* **Given passage**:
# The lights are on (but is anybody home?)....



## I like Skol (16 Oct 2014)

Just noticed this VVVV






The little green light in the top left of my avatar which when hovered over pops up with a 'online now' message. Is this part of last night's upgrade because I am sure I haven't seen it before?


----------



## I like Skol (16 Oct 2014)

I assume this can be disabled in my preferences if I could be bothered?


----------



## snorri (16 Oct 2014)

I like Skol said:


> I assume this can be disabled in my preferences if I could be bothered?


I am reliably informed the light can only be disabled when the member is actually out on the road on his/her bike.


----------



## summerdays (16 Oct 2014)

snorri said:


> I am reliably informed the light can only be disabled when the member is actually out on the road on his/her bike.


That will be hard for quite a few


----------



## I like Skol (16 Oct 2014)

Please can the mods edit my title? I have somehow put the bracket in the wrong place N(othing to do with the fact I was rushing to post my find before anyone else )


----------



## summerdays (16 Oct 2014)

Done


----------



## Shaun (16 Oct 2014)

See my announcement post, here: http://www.cyclechat.net/threads/site-upgrade-features-and-fixes.167216/

Specifically ...


Shaun said:


> Visual online status indicator (green icon on top left corner of avatar) showing if member has been active in the last 30 mins. You can change the setting for your account here: http://www.cyclechat.net/account/privacy


----------



## I like Skol (16 Oct 2014)

Thanks Shaun, I was just off trying to break things tinkering around there when you replied. The light is still on even though I have unticked the option. Does it have a 30 minute delay?

T(hanks Summerdays )


----------



## Shaun (16 Oct 2014)

I like Skol said:


> Does it have a 30 minute delay?



Yes - your current session data will need to expire from the database for the privacy change to take effect.


----------



## snorri (16 Oct 2014)

I like Skol said:


> . The light is still on even though I have unticked the option. Does it have a 30 minute delay?)


It's off now Skol.


----------



## I like Skol (16 Oct 2014)

snorri said:


> It's off now Skol.


Is this like a fridge light?


----------



## Shaun (16 Oct 2014)

I've purged you ... better?


----------



## I like Skol (16 Oct 2014)

Shaun said:


> I've purged you ... better?


I feel violated!


----------



## I like Skol (16 Oct 2014)

Perhaps if I tap the light with my finger? Is it hot?

* **Parts of the exercise**:
1: Sum up the forum thread about the green online light in two sentences.
2: Output the part of the forum thread about the green online light that opens with the words containing "Just noticed this" and closes with "seen it before?".
3: Go on with the forum thread about the green online light from where it stops.
The entries that follow have nothing to do with the forum thread.

A run of records
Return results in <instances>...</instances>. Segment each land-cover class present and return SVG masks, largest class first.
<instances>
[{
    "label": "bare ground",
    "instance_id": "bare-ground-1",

* **Replies**:
1: A member noticed a small green light on the top left of avatars that shows an "online now" message and asked whether it came with the latest site upgrade. Shaun explained that it shows whether a member has been active in the last 30 minutes and can be switched off in the account privacy settings, with the change taking effect once the current session data expires.

2:
Just noticed this VVVV






The little green light in the top left of my avatar which when hovered over pops up with a 'online now' message. Is this part of last night's upgrade because I am sure I haven't seen it before?

3:
----------



## Crackle (16 Oct 2014)

Potsy said, your lights often on but there's nobody home.


----------



## I like Skol (17 Oct 2014)

Well, 24hrs later and the light is still on.

I have checked my preferences and these show the box unticked...










What gives Shaun, have I broken it?


----------



## coffeejo (17 Oct 2014)

I like Skol said:


> What gives Shaun, have I broken it?


Yes.


----------



## jefmcg (18 Oct 2014)

I had assumed that you can see the light on, because it's a privacy thing - and your online status isn't private to you. But no one else can see it, if your settings are right.


----------



## potsy (18 Oct 2014)

Crackle said:


> Potsy said, your lights often on but there's nobody home.


Oi I said that in strictest confidence


----------



## I like Skol (24 Oct 2014)

Still got the little green light on. I am not interested in hiding my forum activities but it mildly annoys me that I am supposed to have control of the light but am powerless to make it do my bidding!!!!

I want the head of the software writer on a platter as an example to the rest of his type that this sort of thing is not acceptable


----------



## jefmcg (24 Oct 2014)

I like Skol said:


> Still got the little green light on. I am not interested in hiding my forum activities but it mildly annoys me that I am supposed to have control of the light but am powerless to make it do my bidding!!!!
> 
> I want the head of the software writer on a platter as an example to the rest of his type that this sort of thing is not acceptable


Only you can see that light, no one else can. 

<philosophical>You can't hide from yourself</philosophical>


----------



## Cuchilo (25 Oct 2014)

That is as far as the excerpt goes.